A highly sophisticated Mac malware called “Realst” is at the center of a large-scale campaign aimed at Apple computers, including macOS 14 Sonoma, the upcoming OS version.
The malware, discovered by security researcher iamdeadlyz, is cleverly disguised as fake blockchain games such as Brawl Earth and WildWorld, distributed to both Windows and macOS users through social media channels. Access codes are shared via direct messages to target specific victims, while security researchers trying to uncover malicious behavior are kept at bay.
Once installed, the malware acts as an information-stealing agent, with different variants targeting Windows and macOS devices. Realst on macOS specifically infiltrates systems as PKG installers or DMG disk files, masquerading as game clients.
It cleverly steals sensitive data, including browser information and cryptocurrency wallet data, transmitting it back to the malicious actors.
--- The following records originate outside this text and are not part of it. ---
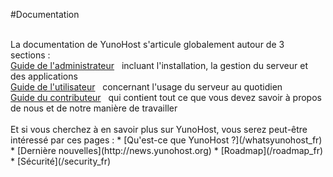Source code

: #Documentation

<br />
La documentation de YunoHost s'articule globalement autour de 3 sections :

<br />
<a class="btn btn-primary" href="/admindoc_fr">Guide de l'administrateur</a> &nbsp;
<span class="text-muted">incluant l'installation, la gestion du serveur et des applications</span>

<br />
<a class="btn btn-success" href="/userdoc_fr">Guide de l'utilisateur</a> &nbsp;
<span class="text-muted">concernant l'usage du serveur au quotidien</span>

<br />
<a class="btn btn-danger" href="/contribute_fr">Guide du contributeur</a> &nbsp;
<span class="text-muted">qui contient tout ce que vous devez savoir à propos de nous et de notre manière de travailler</span>

<br />
<br />
Et si vous cherchez à en savoir plus sur YunoHost, vous serez peut-être intéressé par ces pages :
 * [Qu'est-ce que YunoHost ?](/whatsyunohost_fr)
 * [Dernière nouvelles](http://news.yunohost.org)
 * [Roadmap](/roadmap_fr)
 * [Sécurité](/security_fr)
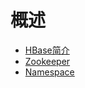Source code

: # 概述
* [HBase简介](/Hbase/Overview/chapter01.md)
* [Zookeeper](/Hbase/Overview/chapter04.md)
* [Namespace](/Hbase/Overview/chapter05.md)
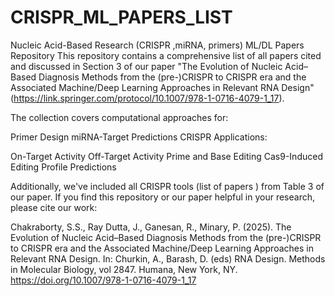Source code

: # CRISPR_ML_PAPERS_LIST

Nucleic Acid-Based Research (CRISPR ,miRNA, primers) ML/DL Papers Repository
This repository contains a comprehensive list of all papers cited and discussed in Section 3  of our paper "The Evolution of Nucleic Acid–Based Diagnosis Methods from the (pre-)CRISPR to CRISPR era and the Associated Machine/Deep Learning Approaches in Relevant RNA Design" (https://link.springer.com/protocol/10.1007/978-1-0716-4079-1_17).

The collection covers computational approaches for:

Primer Design
miRNA-Target Predictions
CRISPR Applications:

  On-Target Activity
  Off-Target Activity
  Prime and Base Editing
  Cas9-Induced Editing Profile Predictions


Additionally, we've included all CRISPR tools (list of papers )  from Table 3 of our paper.
If you find this repository or our paper helpful in your research, please cite our work:

Chakraborty, S.S., Ray Dutta, J., Ganesan, R., Minary, P. (2025). The Evolution of Nucleic Acid–Based Diagnosis Methods from the (pre-)CRISPR to CRISPR era and the Associated Machine/Deep Learning Approaches in Relevant RNA Design. In: Churkin, A., Barash, D. (eds) RNA Design. Methods in Molecular Biology, vol 2847. Humana, New York, NY. https://doi.org/10.1007/978-1-0716-4079-1_17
SentinelOne’s analysis revealed 16 distinct variants of the Realst malware, pointing to ongoing and rapid development. The malware employs various tactics to obtain user passwords, including AppleScript spoofing and osascript tricks, while specifically targeting popular browsers like Firefox, Chrome, and Opera. Interestingly, the malware’s code already contains references to macOS 14 Sonoma, indicating that its creators are gearing up for compatibility with Apple’s forthcoming OS release.
Users are warned to exercise caution with blockchain games, as attackers exploit Discord channels and “verified” Twitter accounts to create an illusion of legitimacy. Since the primary target seems to be cryptocurrency users, the threat actors’ main objective is likely to steal valuable crypto wallets and their contents, leading to potentially devastating consequences for victims.
Mac users are urged to remain vigilant and take necessary precautions to safeguard their devices and sensitive information.